[Opening RECORDS FOR PROCESSING section]

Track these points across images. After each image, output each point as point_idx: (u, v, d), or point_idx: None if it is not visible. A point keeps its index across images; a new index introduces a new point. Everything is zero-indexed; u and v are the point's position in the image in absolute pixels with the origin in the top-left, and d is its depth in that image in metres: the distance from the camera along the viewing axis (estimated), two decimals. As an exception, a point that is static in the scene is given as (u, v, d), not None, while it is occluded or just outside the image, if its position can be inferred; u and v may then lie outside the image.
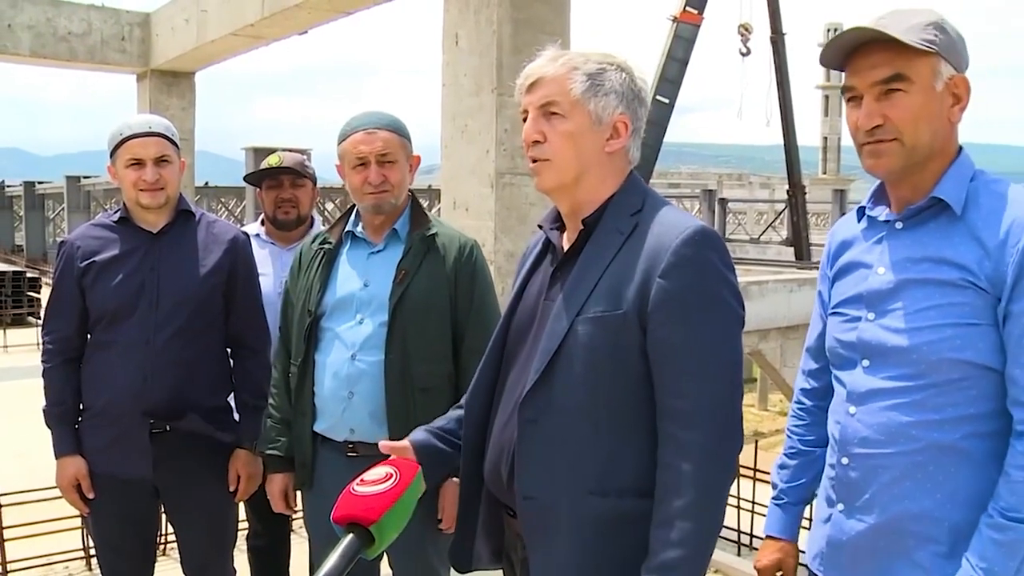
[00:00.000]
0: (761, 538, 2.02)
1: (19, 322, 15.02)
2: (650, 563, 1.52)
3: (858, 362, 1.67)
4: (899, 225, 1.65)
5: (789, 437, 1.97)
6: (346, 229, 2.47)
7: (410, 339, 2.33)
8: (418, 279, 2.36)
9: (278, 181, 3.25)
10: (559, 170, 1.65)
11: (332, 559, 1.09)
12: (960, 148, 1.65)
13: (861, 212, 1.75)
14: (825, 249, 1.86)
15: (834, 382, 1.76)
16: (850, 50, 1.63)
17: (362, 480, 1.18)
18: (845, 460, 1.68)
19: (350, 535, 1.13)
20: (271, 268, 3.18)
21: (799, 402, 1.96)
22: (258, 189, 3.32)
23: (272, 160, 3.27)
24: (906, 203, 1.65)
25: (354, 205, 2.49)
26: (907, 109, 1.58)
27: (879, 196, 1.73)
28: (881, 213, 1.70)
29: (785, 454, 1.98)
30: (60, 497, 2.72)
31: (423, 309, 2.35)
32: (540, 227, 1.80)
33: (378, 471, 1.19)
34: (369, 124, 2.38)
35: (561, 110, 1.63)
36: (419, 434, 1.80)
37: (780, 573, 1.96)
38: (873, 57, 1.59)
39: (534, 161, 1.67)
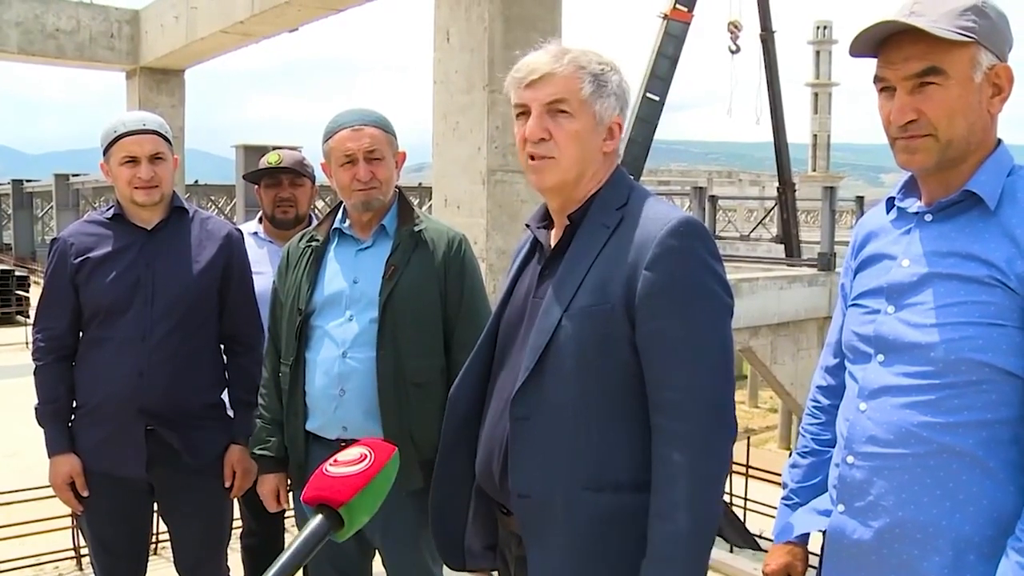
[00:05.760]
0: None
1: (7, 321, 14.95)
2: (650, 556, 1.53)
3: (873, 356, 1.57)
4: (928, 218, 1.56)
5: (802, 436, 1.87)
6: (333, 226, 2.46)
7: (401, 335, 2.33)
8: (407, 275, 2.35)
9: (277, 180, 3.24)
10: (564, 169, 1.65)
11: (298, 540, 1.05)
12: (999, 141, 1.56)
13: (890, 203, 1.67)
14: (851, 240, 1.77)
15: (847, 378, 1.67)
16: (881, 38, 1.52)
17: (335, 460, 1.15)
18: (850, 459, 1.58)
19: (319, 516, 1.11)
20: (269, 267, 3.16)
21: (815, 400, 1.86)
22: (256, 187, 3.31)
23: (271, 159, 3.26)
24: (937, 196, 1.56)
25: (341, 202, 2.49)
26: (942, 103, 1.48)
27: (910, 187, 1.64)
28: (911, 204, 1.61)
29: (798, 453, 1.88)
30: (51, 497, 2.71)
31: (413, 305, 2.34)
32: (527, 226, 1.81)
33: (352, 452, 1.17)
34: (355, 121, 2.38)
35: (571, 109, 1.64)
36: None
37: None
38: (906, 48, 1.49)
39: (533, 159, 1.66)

[Closing RECORDS FOR PROCESSING section]

- [WHAT THIS TASK INVOLVES] Look above for the line with "13: (861, 212, 1.75)" and the line with "[00:05.760]", then restate exactly those two lines and all lines between them, with no pictures.

- [WRITTEN RESPONSE]
13: (861, 212, 1.75)
14: (825, 249, 1.86)
15: (834, 382, 1.76)
16: (850, 50, 1.63)
17: (362, 480, 1.18)
18: (845, 460, 1.68)
19: (350, 535, 1.13)
20: (271, 268, 3.18)
21: (799, 402, 1.96)
22: (258, 189, 3.32)
23: (272, 160, 3.27)
24: (906, 203, 1.65)
25: (354, 205, 2.49)
26: (907, 109, 1.58)
27: (879, 196, 1.73)
28: (881, 213, 1.70)
29: (785, 454, 1.98)
30: (60, 497, 2.72)
31: (423, 309, 2.35)
32: (540, 227, 1.80)
33: (378, 471, 1.19)
34: (369, 124, 2.38)
35: (561, 110, 1.63)
36: (419, 434, 1.80)
37: (780, 573, 1.96)
38: (873, 57, 1.59)
39: (534, 161, 1.67)
[00:05.760]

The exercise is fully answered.